Me too. I feel that there's a huge difference between an interaction, and a conversation.

Mastodon seems full of interactions - posts and cute cat pics get likes, "I achieved <blah> today" generates approvals, but conversations, nope.

I wonder if there's a way to track the average number of back-and-forth responses on Mastodon? In my experience it's about 1 - post something, get a star (if you're lucky)

To me, a conversation is where the participants contribute *multiple* inputs over time in a continuous thread, and I just don't see that on Mastodon 😢

@RamonaGrigg @RickiTarr That’s it exactly. It’s harder on Mastodon to find community, and I’ve think a lot of folks leave before they hit that tipping point where Mastodon clicks, because it’s really rough over here at the beginning.
@RickiTarr idk, I like being sold to. What I can't stand is being advertised at. Being sold to implies someone understands what you need and doesn't just want you to buy the crap they're peddling.
@darwinwoodka Yes, that is a good distinction, I don't mind individual artists and small business promoting themselves.
@RickiTarr I think you're hitting on some great points. For most journalists I think it really comes down to reach & promotion. They aren't on social to be social, they are on it to promote and get clicks. A social network that emphasizes conversation and requires (a little more) effort to distribute content isn't a good fit for their goals.
@chrisboulanger And honestly if journalists want to have an instance specifically for that then that's exactly what they should do, but trying to come into existing instances and demanding Mastodon change to suit them, is a fool's errand. Also there are a large number of websites specifically for journalists.
@RickiTarr agree completely. For example I think the entire point of the site Post.news is to give them a replacement distribution channel. I'm fine with fewer journalist being on here if all they want to do is post links and collect followers.
@RickiTarr mastodon is just much nicer than Twitter – I’d actually quit twitter before the Debacle. That said, there’s no replacement if I’m trying to build a following for my art production
@frankfrankfrank Yes, I agree, that being said I don't mind seeing people post to try and sell art and services, we should support artists and small businesses, but I know everyone doesn't agree with that. I wonder if anyone has built an instance specifically for this.

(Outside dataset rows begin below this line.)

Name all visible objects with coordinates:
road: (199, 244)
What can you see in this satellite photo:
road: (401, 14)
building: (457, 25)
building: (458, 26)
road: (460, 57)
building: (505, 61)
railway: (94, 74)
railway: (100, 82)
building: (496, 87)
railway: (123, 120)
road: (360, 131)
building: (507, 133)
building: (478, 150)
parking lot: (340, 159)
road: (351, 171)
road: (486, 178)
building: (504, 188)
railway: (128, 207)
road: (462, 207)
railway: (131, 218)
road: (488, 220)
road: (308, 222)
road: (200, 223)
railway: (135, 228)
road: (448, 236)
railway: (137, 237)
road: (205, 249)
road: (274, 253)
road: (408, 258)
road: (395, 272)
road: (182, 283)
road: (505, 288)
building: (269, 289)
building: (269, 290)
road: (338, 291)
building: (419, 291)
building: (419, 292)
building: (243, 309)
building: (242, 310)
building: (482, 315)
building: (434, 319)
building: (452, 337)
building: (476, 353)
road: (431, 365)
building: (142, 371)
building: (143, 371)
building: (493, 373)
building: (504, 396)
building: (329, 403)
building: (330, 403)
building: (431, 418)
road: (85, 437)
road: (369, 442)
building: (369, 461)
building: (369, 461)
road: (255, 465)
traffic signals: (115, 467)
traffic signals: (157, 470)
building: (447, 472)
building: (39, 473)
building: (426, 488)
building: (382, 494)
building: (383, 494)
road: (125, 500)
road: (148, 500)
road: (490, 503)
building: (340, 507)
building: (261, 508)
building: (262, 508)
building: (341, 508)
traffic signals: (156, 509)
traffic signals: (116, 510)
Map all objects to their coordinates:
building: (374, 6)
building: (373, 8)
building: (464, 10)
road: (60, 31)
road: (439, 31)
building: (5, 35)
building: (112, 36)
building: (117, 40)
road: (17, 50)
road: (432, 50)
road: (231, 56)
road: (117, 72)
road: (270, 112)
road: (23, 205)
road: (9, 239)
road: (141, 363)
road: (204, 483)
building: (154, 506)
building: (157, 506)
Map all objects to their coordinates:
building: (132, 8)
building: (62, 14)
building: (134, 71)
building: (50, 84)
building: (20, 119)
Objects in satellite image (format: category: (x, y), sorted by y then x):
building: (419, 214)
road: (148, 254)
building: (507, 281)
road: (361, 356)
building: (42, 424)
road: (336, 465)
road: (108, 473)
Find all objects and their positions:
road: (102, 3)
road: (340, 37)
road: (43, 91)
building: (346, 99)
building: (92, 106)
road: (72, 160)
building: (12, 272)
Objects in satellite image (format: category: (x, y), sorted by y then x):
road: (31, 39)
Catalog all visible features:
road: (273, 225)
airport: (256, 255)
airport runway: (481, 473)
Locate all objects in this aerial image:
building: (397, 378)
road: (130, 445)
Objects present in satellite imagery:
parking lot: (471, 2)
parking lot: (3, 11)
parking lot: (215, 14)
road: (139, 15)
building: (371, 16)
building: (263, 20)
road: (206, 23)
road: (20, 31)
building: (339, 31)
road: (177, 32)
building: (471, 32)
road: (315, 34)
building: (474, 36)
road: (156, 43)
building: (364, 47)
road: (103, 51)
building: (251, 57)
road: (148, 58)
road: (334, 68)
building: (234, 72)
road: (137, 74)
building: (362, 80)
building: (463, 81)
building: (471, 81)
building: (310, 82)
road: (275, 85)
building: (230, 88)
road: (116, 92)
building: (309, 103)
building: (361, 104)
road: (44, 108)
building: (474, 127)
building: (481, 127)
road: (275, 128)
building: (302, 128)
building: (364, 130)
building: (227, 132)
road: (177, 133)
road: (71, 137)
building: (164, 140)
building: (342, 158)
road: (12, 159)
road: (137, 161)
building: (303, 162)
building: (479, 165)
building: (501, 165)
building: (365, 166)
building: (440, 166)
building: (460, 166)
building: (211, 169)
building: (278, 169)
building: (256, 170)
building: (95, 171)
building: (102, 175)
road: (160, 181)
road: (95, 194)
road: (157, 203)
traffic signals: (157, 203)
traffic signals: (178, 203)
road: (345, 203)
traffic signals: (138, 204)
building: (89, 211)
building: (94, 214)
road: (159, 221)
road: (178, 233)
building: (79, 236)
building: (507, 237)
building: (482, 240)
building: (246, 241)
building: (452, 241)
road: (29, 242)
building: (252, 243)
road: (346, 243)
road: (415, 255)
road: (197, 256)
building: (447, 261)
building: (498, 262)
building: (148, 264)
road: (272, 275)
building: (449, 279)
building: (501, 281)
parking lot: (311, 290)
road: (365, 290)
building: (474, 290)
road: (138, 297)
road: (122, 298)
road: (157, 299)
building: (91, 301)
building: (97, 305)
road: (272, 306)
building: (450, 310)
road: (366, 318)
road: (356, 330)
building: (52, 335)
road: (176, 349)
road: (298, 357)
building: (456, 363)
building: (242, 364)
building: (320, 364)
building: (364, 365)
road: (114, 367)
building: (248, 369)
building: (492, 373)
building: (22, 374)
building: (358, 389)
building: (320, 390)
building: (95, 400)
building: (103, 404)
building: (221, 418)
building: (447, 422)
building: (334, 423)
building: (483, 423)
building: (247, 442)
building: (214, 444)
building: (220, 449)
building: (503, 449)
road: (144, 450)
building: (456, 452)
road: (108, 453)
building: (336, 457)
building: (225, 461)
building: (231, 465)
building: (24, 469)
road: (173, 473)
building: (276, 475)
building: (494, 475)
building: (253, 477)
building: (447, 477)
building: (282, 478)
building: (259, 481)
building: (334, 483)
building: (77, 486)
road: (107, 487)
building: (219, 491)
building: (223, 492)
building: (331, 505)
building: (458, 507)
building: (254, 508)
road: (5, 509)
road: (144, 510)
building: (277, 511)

@RickiTarr "Mastodon isn't for journalists, or brands, or even people who want large accounts?"

How you use Mastodon is up to you. But I want to use the free software and services model to challenge this right wing takeover of media and social media.

That mean attracting professional journalists. And activists. And lawyers. And any others who seek to restore liberal democracy.

That's just me.

@ParanoidFactoid That's actually a good point, #NotAllJournalists, that's the power of open source, you can make it what you want, I'm more speaking about corporate interests trying to get involved where they don't belong and people trying to change established instances to become just like Twitter. This isn't Twitter, but I support anyone trying to speak truth to power.

@ParanoidFactoid @RickiTarr there are already people with seriously large follower counts on Mastodon. Stephen Fry springs to mind.
But people forget how long it took them to build followings on Twitter, and it is impossible to switch followers from one to the other.

However, with time and effort your follower count certainly does grow.

@peterbrown @RickiTarr If you had something of a following on Twitter, some of them migrate over and follow here too.
@RickiTarr
Or journos are addicted to the sugar rush of the tweet machine . .
@kamellatate You aren't wrong about that, and definitely not just journalists.